(Extracted records)
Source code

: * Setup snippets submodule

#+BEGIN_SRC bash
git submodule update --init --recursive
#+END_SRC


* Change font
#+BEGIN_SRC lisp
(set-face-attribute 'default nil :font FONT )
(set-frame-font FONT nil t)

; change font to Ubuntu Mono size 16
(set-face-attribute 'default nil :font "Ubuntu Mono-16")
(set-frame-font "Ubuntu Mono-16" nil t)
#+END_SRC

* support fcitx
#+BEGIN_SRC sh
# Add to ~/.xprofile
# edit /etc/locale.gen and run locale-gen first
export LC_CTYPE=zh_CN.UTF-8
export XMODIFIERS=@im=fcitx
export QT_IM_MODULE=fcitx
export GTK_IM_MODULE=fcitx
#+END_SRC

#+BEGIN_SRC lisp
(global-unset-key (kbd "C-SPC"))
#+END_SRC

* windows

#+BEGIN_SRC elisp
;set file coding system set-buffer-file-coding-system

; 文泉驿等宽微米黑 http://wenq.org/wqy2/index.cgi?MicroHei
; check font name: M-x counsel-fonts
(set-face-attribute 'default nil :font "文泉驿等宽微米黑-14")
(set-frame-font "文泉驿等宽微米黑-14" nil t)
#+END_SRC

* * *

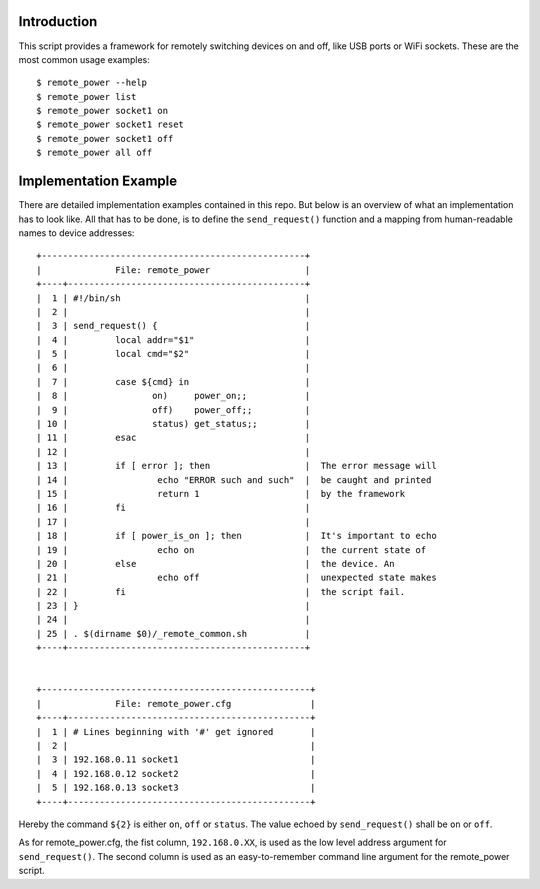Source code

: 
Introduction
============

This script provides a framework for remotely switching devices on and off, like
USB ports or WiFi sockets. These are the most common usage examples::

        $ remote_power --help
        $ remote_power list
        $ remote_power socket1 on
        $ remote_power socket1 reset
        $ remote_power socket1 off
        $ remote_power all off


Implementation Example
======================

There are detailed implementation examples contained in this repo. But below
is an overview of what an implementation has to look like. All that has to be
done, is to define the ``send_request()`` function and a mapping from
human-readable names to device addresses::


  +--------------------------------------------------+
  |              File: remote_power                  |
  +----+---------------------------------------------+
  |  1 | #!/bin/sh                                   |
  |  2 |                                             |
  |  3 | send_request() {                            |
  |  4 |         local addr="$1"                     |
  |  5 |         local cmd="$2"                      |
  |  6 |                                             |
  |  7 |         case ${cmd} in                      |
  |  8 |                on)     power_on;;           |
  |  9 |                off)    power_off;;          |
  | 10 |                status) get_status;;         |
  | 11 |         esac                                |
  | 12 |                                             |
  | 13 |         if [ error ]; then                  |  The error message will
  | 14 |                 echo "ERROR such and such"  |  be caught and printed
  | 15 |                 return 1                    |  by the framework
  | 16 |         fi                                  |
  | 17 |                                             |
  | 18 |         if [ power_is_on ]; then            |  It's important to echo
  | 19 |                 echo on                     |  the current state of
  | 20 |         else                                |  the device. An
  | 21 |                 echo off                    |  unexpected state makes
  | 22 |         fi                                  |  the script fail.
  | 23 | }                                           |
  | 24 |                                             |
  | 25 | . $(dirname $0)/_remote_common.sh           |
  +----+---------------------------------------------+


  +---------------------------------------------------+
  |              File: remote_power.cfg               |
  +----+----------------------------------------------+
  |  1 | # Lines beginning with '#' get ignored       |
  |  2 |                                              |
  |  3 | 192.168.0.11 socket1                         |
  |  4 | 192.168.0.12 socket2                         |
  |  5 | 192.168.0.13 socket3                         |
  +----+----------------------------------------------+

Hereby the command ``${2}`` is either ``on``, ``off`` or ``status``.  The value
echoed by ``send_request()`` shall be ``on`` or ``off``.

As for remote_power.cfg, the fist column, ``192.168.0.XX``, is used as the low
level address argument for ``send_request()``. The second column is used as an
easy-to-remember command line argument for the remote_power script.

--

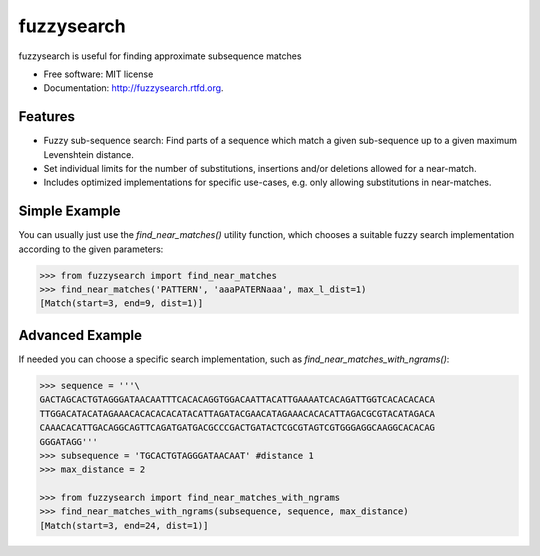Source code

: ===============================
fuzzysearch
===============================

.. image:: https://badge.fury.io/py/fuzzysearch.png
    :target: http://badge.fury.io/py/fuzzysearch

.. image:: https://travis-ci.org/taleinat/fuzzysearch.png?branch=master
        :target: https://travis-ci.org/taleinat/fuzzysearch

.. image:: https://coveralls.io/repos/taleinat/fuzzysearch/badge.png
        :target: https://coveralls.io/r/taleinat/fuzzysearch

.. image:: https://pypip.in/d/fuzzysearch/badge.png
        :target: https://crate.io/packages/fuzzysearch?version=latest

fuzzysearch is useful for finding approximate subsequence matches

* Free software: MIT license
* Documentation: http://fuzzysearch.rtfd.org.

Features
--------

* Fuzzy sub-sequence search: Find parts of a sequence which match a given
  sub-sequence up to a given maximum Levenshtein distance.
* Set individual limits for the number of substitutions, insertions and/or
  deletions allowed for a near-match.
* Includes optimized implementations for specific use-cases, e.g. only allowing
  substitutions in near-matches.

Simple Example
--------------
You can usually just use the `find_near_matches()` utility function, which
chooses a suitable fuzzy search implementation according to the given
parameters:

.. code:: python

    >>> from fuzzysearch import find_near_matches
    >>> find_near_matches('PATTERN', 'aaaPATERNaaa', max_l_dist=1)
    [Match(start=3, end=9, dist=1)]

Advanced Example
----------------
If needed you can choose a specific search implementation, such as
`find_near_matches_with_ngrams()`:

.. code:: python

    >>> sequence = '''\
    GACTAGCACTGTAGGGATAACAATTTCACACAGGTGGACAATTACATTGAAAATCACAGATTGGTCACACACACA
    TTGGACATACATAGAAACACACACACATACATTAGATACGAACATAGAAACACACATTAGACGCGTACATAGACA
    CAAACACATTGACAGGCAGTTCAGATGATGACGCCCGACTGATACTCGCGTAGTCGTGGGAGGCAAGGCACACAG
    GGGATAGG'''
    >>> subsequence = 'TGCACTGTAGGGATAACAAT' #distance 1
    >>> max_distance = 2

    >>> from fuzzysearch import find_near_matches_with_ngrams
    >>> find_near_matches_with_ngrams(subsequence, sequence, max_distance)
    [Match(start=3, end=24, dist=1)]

- _AIM OF THE EXERCISE_: Copy from the entries above each line in which the string "travis" can be found.

- _EXERCISE SOLUTION_:
.. image:: https://travis-ci.org/taleinat/fuzzysearch.png?branch=master
        :target: https://travis-ci.org/taleinat/fuzzysearch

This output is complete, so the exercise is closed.